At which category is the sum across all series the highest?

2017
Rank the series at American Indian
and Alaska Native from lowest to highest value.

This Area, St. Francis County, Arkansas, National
_ _ _ _ _
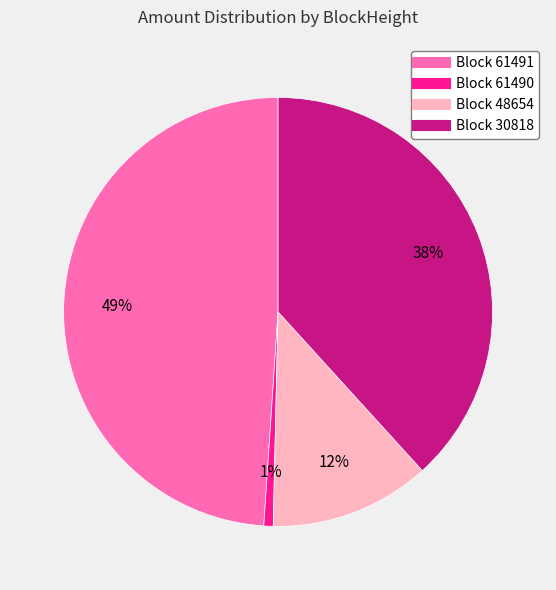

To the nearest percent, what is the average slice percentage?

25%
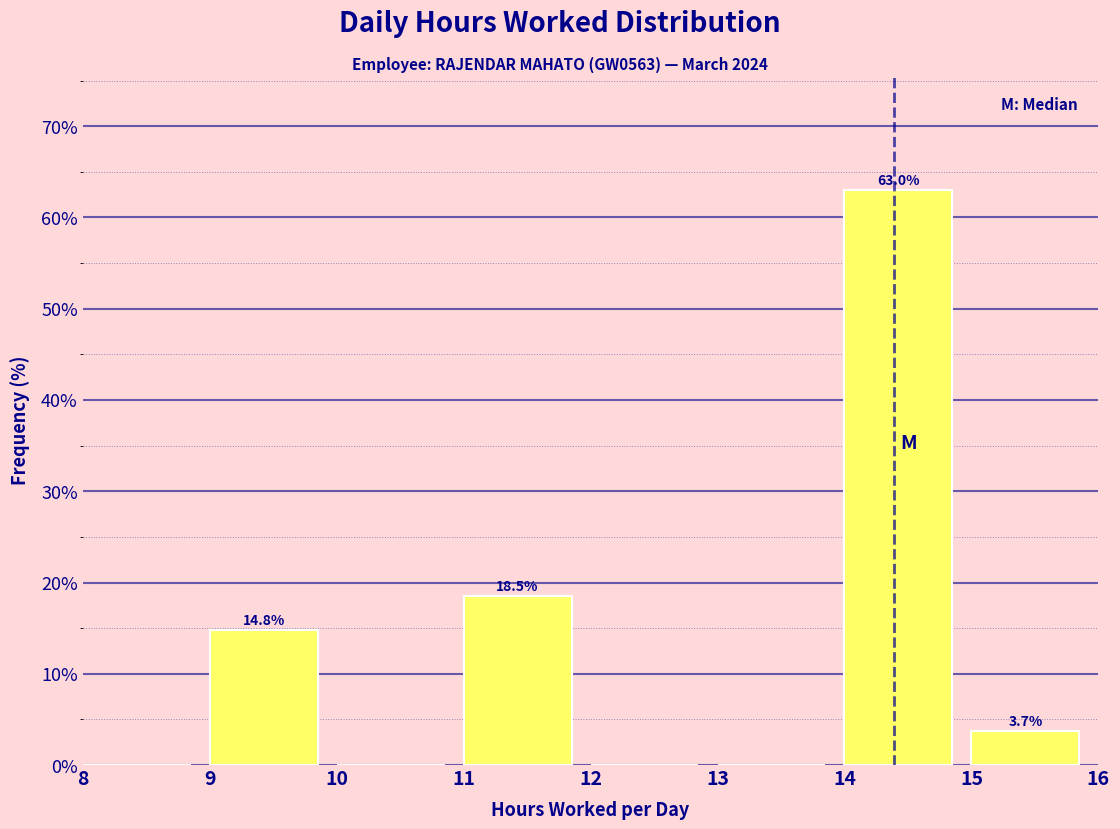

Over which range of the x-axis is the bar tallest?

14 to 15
_ _ _ _ _
■ **Task item**
Rewrite the rows from the line containing "At which category" through the line containing "and Alaska Native", swapping "series" for "groups" and leaving everything else the same.

■ **Written response**
At which category is the sum across all groups the highest?

2017
Rank the groups at American Indian
and Alaska Native from lowest to highest value.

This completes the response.